Lime blossom honey
Lime blossom honey is made exclusively in northern Italy, throughout the Alps and Alpine foothills and also in urban areas with lots of lime trees, such as parks and avenues. Lime trees are common at various altitudes, up to 1500 metres. The species present are Tilia cordata and Tilia platyphyllos. Tilia cordata in its natural state is progressively diminishing as forests are replaced by fields and crops. T.platyphillos, on the other hand, is grown as an ornamental variety. Hybrids and exotic species (T.tomentosa, T.americana) are also grown for ornamental purposes, above all in towns. The flowering, and thus honey production, period varies by altitude, ranging from May to July.
– Colour: medium-pale, from straw yellow to amber when liquid, ivory when crystallised.
– Fragrance: mint and thyme, essential herb oils, resin and incense.
– Aromas and flavours: resinous, essential oils, sage and bitter orange, very long lasting. Its bitterness varies from almost absent to medium pronounced in the purer lime blossom honeys.”
This is an extreme pairing for lovers of marked and surprising flavours. It only pairs well with this aged cheese, and in fact, and lime honey is too predominant with younger cheeses, covering their aromatic notes too much.
The aromatic intensity of this honey is capable of accompanying the very complex Grana Padano aged over 24 months with balance and harmony. The honey’s fresh notes, together with its mint and herb aromas pleasantly temper the animal, and meat broth nuances of the cheese.”

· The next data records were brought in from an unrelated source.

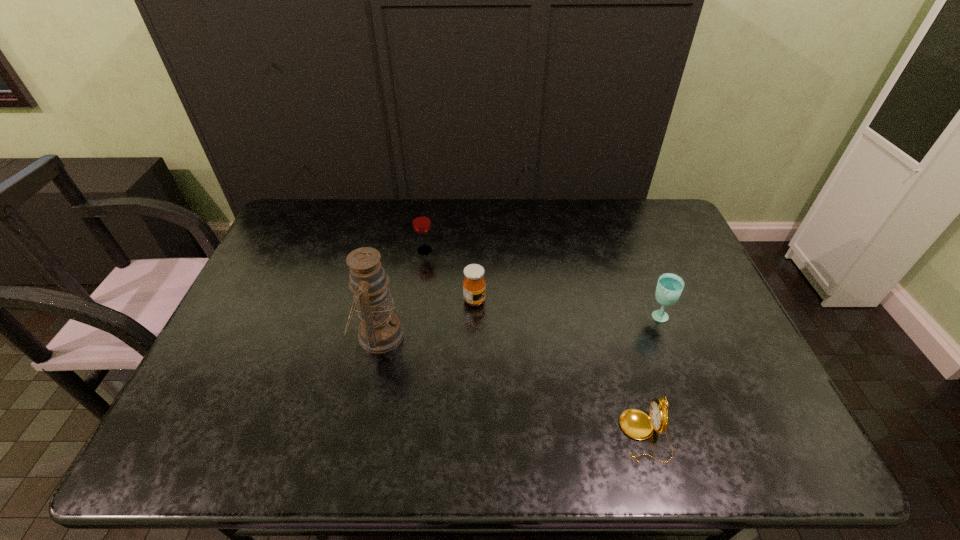
You are a GUI agent. You are given a task and a screenshot of the screen. Output one action in this format:
    pyautogui.click(x=<x>, y=<y>)
    Task: Click on the vacant point located between the farther glass and the right glass
    The width and height of the screenshot is (960, 540).
    Given the screenshot: What is the action you would take?
    pyautogui.click(x=541, y=284)

Find the location of a particular element. vacant space in between the third object from right to left and the nearer glass is located at coordinates (566, 308).

Identify which object is the second closest to the tallest object. Please provide its 2D coordinates. Your answer should be formatted as a tuple, i.e. [(x, y)], where the tuple contains the x and y coordinates of a point satisfying the conditions above.

[(421, 221)]

The width and height of the screenshot is (960, 540). What are the coordinates of `object that stands as the second closest to the tallest object` in the screenshot? It's located at (421, 221).

Find the location of a particular element. The width and height of the screenshot is (960, 540). vacant point that satisfies the following two spatial constraints: 1. on the front-facing side of the honey; 2. on the left side of the right glass is located at coordinates (474, 317).

Image resolution: width=960 pixels, height=540 pixels. What are the coordinates of `free space that satisfies the following two spatial constraints: 1. on the front side of the rightmost object; 2. on the face of the pocket watch` in the screenshot? It's located at (703, 435).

We always recommend serving an assortment of honeys, perhaps two very different ones, so leaving diners to decide for themselves. Honeys should not be put onto cheese prior to serving both because this does not leave the choice to diners but also because the high osmotic pressure of honey tends to lead to it absorbing the cheese’s salty liquids in the space of just a few minutes. Try the two on their own first before testing the various pairings.
The honeys should be served in small containers, and a teaspoon for serving it. Liquid and creamy honeys can be used as they are. Compact crystallised honeys can be stirred before transferring the honey from the jar to the serving container to make them easier to serve, scraping off the required quantity.
This is a honey with a big aromatic personality, one of a kind. Its aromatic herb nuances make this the ultimate cooking honey, above all in savoury dishes.
Lime blossom honeys can be made in the flowering periods of the ailanthus and clover in their urban and flatland production areas, and these can temper its resinous characteristics, creating a product closer to a mixed flower honey. In the Alpine valleys, on the other hand, the chestnut tree flowers at the same time, potentially creating a dual name honey: lime and chestnut. Mixed flower honeys containing lime blossom are in any case extremely distinctive, as this adds a prevailing and highly recognisable note.
It is easy to source both locally and at large scale retailers.